▸ ASSIGNED TASK
Print each entry again exactly as written, and keep the pictures out.

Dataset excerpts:
···

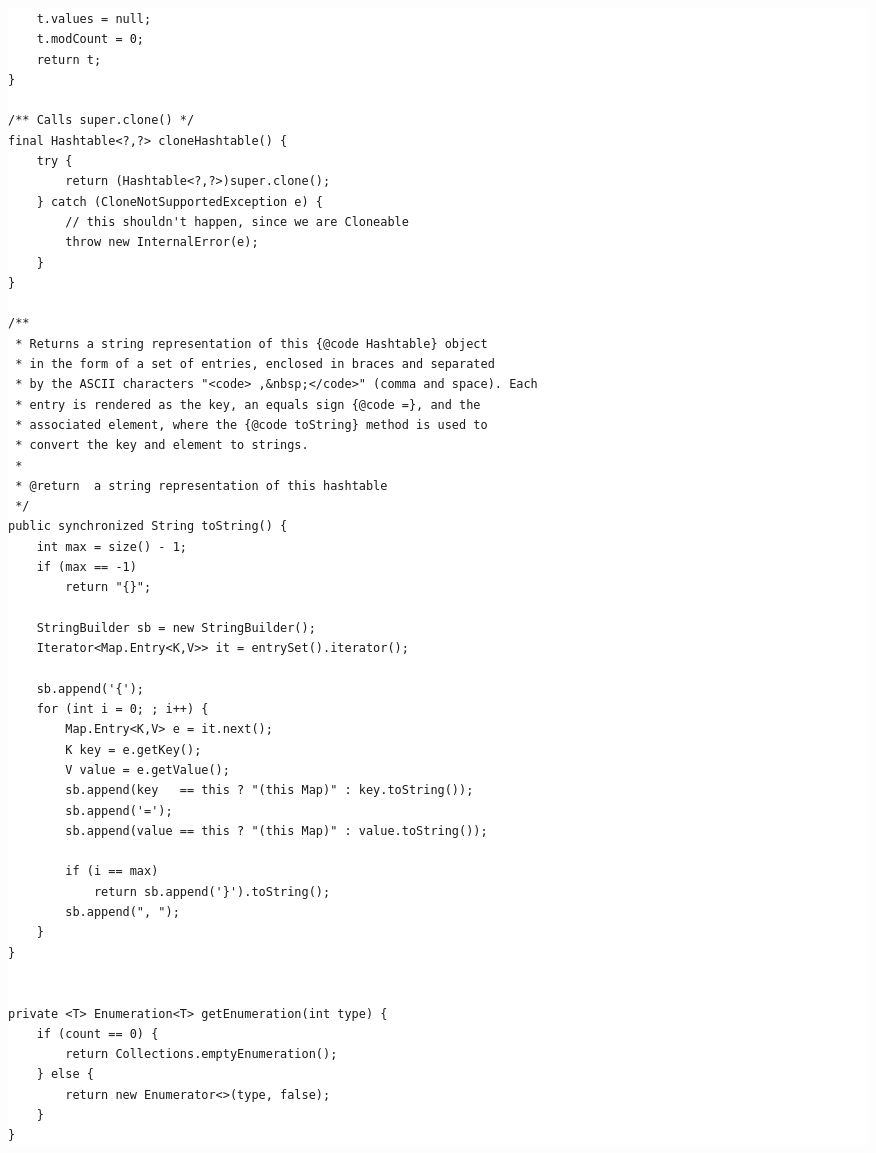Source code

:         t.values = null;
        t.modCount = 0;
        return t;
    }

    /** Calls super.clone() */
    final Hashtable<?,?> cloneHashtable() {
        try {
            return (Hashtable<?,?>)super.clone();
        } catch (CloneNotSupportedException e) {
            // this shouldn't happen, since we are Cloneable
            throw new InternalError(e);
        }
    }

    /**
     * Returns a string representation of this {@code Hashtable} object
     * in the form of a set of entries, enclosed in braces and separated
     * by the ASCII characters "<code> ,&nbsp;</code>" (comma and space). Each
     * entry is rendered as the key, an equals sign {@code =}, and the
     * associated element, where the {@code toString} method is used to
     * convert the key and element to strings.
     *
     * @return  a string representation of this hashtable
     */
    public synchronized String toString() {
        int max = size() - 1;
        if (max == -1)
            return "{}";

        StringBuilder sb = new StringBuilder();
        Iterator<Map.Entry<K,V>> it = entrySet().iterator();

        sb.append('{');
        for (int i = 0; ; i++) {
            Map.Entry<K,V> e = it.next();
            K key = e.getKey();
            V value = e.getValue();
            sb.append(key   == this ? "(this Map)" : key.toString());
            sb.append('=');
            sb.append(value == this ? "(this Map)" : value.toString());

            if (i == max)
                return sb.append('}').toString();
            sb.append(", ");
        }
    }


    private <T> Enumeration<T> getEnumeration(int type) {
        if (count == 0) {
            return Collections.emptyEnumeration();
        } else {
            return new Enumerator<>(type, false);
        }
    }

···

▸ RESPONSE BELOW
Source code

:         t.values = null;
        t.modCount = 0;
        return t;
    }

    /** Calls super.clone() */
    final Hashtable<?,?> cloneHashtable() {
        try {
            return (Hashtable<?,?>)super.clone();
        } catch (CloneNotSupportedException e) {
            // this shouldn't happen, since we are Cloneable
            throw new InternalError(e);
        }
    }

    /**
     * Returns a string representation of this {@code Hashtable} object
     * in the form of a set of entries, enclosed in braces and separated
     * by the ASCII characters "<code> ,&nbsp;</code>" (comma and space). Each
     * entry is rendered as the key, an equals sign {@code =}, and the
     * associated element, where the {@code toString} method is used to
     * convert the key and element to strings.
     *
     * @return  a string representation of this hashtable
     */
    public synchronized String toString() {
        int max = size() - 1;
        if (max == -1)
            return "{}";

        StringBuilder sb = new StringBuilder();
        Iterator<Map.Entry<K,V>> it = entrySet().iterator();

        sb.append('{');
        for (int i = 0; ; i++) {
            Map.Entry<K,V> e = it.next();
            K key = e.getKey();
            V value = e.getValue();
            sb.append(key   == this ? "(this Map)" : key.toString());
            sb.append('=');
            sb.append(value == this ? "(this Map)" : value.toString());

            if (i == max)
                return sb.append('}').toString();
            sb.append(", ");
        }
    }


    private <T> Enumeration<T> getEnumeration(int type) {
        if (count == 0) {
            return Collections.emptyEnumeration();
        } else {
            return new Enumerator<>(type, false);
        }
    }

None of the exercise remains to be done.